If you read Bunny’s post yesterday, you might have noticed that she mentioned that we saw a Beagle named Max meet his new family at the dog park. Watching him meet his new family was equal parts heartwarming, humorous and it made me cringe a little. It also reminded me that you can’t take anything for granted.
As the woman who was fostering Max entered the dog park with her two large Great Danes, she mentioned to us and the other woman in the park that he was meeting his new family soon and she wanted him to be able to burn off a little energy first. That seemed like a reasonable enough idea to me. I know a lot of dogs’ chances with potential adopters are blown when they come out of a kennel or crate with a lot of pent up energy. Letting him burn off a little steam seemed like a fair idea. She also told us that she knew his coat looked bad, but that it was due to allergies. The poor dog was nearly bald, so his allergies must be pretty bad, and I felt for him.
A short time later, his new family showed up there at the dog park. They tried hard to win him over, calling to him and coaxing him. Max was much too busy sniffing around the park to pay attention to them. He didn’t seem to care two figs about the Great Danes he arrived with, but he did seem interested in playing with Bunny and Morgan and he was really getting his sniff on. It’s also a big park, so it was hard for them to stay in his line of sight to pique his curiosity about them. The dog park wasn’t an ideal meeting place, but it also wasn’t the worst place they could meet, either, I suppose. The dog was relaxed and happy enough, so at least they got a good idea about what he’s really like.
Then, I began to notice things. I noticed that little Max wasn’t neutered. Mr. Taleteller and I also saw a lot of signs that his potential family had no idea what to do with a dog. The woman who brought him there seemed very kind, but I’m not sure she was a good reader of people. I certainly don’t know Max’s story or history, but it seemed a little odd to me that she was sending an unneutered, allergy-plagued dog to a home. Still, I was happy that a dog who could very easily be passed over was getting a chance.
At one point, I wanted to switch lenses on my camera and Mr. Taleteller volunteered to go get the other one out of the van for me. As he got to the gate, two of the new family members got stuck between the inside fence in the park and the outside fence that prevents accidental escape if someone slips out the other gate with Max. They were trying to coerce him to follow them back to the interior gate by patting their legs and trying to get him to come with them. Max wasn’t taking the cue. My husband watched for a few minutes and then took Morgan’s leash off from around his shoulder where he keeps it fastened while we’re at the park and told them to try using a leash with him. These poor people didn’t even know that you need to snap the leash clip on the D ring of the collar. They clipped it on around the whole collar. My husband is a much better person than I am (because I would have laughed at that point) and he told them where to attach the leash. After that, Max just sat there. Mr. Taleteller told them to take a few steps and Max would follow — and he did. They were so pleased that they managed to communicate this with the dog. My husband also reached into his bait bag and gave them a few treats so they could start really making friends with him, too.

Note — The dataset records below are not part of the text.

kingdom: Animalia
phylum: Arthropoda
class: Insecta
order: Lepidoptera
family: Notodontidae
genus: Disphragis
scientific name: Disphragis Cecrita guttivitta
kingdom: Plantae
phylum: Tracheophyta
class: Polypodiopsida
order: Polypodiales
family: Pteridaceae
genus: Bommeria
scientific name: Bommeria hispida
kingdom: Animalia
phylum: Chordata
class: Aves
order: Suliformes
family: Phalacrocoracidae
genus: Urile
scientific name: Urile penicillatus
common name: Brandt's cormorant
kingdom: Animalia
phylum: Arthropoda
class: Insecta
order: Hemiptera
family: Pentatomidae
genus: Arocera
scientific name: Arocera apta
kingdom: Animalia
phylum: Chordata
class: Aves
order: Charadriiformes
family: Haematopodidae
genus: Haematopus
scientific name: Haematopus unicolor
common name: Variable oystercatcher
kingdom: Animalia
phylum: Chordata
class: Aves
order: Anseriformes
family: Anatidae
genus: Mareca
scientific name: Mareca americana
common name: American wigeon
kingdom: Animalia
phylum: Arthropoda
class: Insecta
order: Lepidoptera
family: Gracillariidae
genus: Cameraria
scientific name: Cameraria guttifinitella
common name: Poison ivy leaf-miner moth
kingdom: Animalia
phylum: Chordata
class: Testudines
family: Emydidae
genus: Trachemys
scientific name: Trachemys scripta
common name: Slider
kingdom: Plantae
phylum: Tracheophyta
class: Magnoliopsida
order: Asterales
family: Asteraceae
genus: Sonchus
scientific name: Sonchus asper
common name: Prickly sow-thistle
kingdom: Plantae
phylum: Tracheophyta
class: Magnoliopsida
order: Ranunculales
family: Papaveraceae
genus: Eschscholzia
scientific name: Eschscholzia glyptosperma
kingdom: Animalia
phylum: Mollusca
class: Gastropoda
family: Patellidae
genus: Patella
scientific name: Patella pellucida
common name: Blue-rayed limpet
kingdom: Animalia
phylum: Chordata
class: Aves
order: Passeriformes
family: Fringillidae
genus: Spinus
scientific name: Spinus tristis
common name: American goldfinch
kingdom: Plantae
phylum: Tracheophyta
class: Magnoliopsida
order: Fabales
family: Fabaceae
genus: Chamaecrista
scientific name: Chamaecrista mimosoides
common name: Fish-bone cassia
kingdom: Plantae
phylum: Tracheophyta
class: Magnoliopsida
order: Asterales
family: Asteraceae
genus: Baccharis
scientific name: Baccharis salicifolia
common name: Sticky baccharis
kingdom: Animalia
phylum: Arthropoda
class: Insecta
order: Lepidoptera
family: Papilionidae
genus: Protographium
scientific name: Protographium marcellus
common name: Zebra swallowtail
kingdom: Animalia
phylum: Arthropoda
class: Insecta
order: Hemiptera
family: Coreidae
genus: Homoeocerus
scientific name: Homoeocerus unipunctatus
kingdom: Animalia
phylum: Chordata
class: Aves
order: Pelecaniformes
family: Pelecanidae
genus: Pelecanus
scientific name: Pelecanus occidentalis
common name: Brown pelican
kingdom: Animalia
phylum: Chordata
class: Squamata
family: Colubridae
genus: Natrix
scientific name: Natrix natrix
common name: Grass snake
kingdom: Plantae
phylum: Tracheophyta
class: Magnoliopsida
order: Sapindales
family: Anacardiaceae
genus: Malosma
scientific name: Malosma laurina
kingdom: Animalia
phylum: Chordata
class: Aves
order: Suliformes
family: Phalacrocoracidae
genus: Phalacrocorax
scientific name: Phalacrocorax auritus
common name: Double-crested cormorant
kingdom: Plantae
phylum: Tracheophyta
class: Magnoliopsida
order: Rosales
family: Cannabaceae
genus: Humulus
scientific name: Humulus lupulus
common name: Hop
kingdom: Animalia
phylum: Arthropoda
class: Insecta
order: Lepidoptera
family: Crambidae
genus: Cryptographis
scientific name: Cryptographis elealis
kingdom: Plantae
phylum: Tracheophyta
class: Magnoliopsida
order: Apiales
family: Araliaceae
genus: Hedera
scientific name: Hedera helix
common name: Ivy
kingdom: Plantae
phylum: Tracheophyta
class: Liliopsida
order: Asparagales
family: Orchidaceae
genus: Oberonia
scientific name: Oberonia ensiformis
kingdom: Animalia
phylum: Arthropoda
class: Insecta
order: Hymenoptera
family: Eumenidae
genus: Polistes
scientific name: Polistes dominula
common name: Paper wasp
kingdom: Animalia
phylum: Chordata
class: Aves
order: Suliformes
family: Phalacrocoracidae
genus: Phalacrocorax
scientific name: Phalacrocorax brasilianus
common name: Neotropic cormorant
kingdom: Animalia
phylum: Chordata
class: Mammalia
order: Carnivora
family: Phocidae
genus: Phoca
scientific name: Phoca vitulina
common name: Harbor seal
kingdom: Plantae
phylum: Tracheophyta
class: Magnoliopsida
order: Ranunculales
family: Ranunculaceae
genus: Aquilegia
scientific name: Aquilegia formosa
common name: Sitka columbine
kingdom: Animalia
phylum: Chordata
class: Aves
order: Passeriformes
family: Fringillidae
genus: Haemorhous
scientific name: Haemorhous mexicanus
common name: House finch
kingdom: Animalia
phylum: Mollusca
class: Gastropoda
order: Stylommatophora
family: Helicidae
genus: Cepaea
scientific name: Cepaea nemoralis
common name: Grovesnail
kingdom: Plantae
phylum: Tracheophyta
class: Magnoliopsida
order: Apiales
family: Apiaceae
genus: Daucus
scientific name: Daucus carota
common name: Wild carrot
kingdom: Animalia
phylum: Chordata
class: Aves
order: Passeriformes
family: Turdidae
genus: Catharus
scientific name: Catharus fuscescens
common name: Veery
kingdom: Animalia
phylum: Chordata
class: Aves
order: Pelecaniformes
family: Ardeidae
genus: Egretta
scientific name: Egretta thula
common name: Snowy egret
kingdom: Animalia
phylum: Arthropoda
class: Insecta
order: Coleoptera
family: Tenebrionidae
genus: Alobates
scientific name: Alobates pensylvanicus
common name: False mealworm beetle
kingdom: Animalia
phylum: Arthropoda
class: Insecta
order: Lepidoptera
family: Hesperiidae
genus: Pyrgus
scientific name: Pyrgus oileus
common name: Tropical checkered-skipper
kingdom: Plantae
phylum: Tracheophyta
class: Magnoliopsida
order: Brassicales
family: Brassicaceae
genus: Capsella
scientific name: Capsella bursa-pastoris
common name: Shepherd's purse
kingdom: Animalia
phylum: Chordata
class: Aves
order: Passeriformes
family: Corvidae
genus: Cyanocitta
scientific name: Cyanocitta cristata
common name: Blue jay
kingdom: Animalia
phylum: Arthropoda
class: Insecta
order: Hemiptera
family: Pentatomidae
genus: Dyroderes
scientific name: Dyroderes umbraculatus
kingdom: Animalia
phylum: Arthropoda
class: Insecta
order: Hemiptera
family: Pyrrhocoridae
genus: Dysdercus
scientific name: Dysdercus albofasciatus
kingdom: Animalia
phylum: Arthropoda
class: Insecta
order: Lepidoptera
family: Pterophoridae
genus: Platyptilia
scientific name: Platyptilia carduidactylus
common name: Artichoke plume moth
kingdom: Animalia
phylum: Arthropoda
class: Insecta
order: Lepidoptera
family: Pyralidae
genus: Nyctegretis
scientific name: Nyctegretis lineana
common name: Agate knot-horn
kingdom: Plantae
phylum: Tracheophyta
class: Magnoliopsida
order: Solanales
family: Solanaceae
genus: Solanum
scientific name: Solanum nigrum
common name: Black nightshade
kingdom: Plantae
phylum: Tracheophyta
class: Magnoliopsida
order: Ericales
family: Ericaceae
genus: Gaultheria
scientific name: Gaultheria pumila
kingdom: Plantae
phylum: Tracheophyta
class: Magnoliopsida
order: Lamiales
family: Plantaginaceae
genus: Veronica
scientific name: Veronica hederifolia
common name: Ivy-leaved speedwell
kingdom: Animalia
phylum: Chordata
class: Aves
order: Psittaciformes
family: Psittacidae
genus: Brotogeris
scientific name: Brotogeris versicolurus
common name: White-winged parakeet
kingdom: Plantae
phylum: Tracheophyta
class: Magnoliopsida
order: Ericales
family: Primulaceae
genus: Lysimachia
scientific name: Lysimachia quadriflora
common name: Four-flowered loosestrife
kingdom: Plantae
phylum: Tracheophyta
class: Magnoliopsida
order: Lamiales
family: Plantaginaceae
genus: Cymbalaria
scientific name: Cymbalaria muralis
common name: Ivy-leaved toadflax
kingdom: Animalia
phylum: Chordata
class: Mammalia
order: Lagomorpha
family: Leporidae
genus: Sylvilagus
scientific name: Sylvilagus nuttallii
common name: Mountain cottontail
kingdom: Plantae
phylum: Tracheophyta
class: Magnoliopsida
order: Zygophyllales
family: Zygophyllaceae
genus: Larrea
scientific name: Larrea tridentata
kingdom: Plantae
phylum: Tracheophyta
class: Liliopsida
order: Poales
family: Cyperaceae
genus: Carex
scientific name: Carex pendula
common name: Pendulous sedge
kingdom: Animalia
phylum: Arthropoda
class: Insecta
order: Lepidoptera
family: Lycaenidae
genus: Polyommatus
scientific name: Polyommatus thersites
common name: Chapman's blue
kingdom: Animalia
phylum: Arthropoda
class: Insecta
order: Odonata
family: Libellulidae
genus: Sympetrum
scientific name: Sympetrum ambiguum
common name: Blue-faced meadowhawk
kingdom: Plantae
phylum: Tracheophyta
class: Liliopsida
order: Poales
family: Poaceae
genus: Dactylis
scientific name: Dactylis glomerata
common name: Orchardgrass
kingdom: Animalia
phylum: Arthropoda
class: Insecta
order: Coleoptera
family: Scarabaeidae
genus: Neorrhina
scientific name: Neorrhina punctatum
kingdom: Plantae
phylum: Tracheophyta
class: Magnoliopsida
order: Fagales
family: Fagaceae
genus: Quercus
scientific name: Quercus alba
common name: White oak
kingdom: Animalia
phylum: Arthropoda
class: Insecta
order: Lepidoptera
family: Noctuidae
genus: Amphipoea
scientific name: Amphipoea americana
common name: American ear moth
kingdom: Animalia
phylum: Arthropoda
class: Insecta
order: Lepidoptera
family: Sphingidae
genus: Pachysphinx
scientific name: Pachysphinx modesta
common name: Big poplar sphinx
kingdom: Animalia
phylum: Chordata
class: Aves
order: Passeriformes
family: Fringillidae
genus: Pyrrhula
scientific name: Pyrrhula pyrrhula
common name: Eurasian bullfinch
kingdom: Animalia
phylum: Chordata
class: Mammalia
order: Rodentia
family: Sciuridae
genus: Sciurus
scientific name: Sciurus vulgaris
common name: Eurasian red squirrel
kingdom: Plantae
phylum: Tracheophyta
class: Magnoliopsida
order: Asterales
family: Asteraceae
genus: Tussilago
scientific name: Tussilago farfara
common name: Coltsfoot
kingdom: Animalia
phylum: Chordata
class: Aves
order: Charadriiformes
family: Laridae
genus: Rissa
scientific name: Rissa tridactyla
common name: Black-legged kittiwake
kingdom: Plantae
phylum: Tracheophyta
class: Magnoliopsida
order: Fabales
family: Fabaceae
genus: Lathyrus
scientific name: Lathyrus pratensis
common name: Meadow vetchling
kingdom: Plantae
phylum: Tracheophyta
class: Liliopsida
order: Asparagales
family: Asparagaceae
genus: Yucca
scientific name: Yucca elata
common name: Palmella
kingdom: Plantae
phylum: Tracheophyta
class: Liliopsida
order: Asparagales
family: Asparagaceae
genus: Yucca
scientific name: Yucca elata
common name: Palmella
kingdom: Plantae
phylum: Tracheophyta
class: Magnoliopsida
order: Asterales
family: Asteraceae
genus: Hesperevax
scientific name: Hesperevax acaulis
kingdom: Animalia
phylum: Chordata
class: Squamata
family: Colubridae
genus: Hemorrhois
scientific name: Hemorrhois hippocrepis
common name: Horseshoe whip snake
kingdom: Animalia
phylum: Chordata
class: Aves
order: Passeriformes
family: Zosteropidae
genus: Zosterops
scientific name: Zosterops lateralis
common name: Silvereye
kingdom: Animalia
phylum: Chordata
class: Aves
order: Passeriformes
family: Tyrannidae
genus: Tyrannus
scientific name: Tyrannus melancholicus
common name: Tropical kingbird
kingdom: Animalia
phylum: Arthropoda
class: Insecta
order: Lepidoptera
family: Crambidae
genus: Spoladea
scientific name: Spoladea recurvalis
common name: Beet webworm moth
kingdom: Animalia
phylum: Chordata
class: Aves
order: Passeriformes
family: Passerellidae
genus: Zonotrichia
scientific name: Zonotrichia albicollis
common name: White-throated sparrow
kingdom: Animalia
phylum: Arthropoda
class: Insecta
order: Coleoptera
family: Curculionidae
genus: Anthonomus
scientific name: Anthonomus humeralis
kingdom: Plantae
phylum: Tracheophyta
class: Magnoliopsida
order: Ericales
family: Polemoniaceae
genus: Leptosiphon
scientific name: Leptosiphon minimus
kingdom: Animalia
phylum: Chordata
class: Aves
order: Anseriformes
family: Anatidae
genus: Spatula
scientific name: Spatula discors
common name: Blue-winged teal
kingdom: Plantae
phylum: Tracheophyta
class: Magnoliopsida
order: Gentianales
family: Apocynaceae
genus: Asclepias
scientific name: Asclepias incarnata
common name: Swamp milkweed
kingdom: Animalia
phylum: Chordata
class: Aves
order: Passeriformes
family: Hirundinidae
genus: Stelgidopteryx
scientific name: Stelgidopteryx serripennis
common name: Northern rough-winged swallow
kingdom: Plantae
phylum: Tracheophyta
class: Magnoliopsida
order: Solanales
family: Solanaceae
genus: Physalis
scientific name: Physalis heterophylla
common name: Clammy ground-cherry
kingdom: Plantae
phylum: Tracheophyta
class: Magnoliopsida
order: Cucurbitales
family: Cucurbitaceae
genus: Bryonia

It struck me that we are all beginners in something at some point. Some of us pick things up more intuitively, but we all make clumsy first attempts. This family seemed truly happy about having their first dog, and I foresee many new firsts in their lives. My husband predicts that Max is about to become his own ringleader in the family. He might be right, and I hope that Max takes them on a wonderful journey they never expected. While I can say that I hope the woman who was placing the dog learns a lot of lessons, too, a part of me realizes that rescue people have to start somewhere, as well. I give her credit for getting off the bench and trying, and I’m sure Max does, too. It also gave me a few fond memories of our own mistakes as new dog owners. There’s something special about your first dog, both as a child and as an adult, that marks a golden era in your life. I’m glad we got to see Max start his beginning and realize how far we’ve come.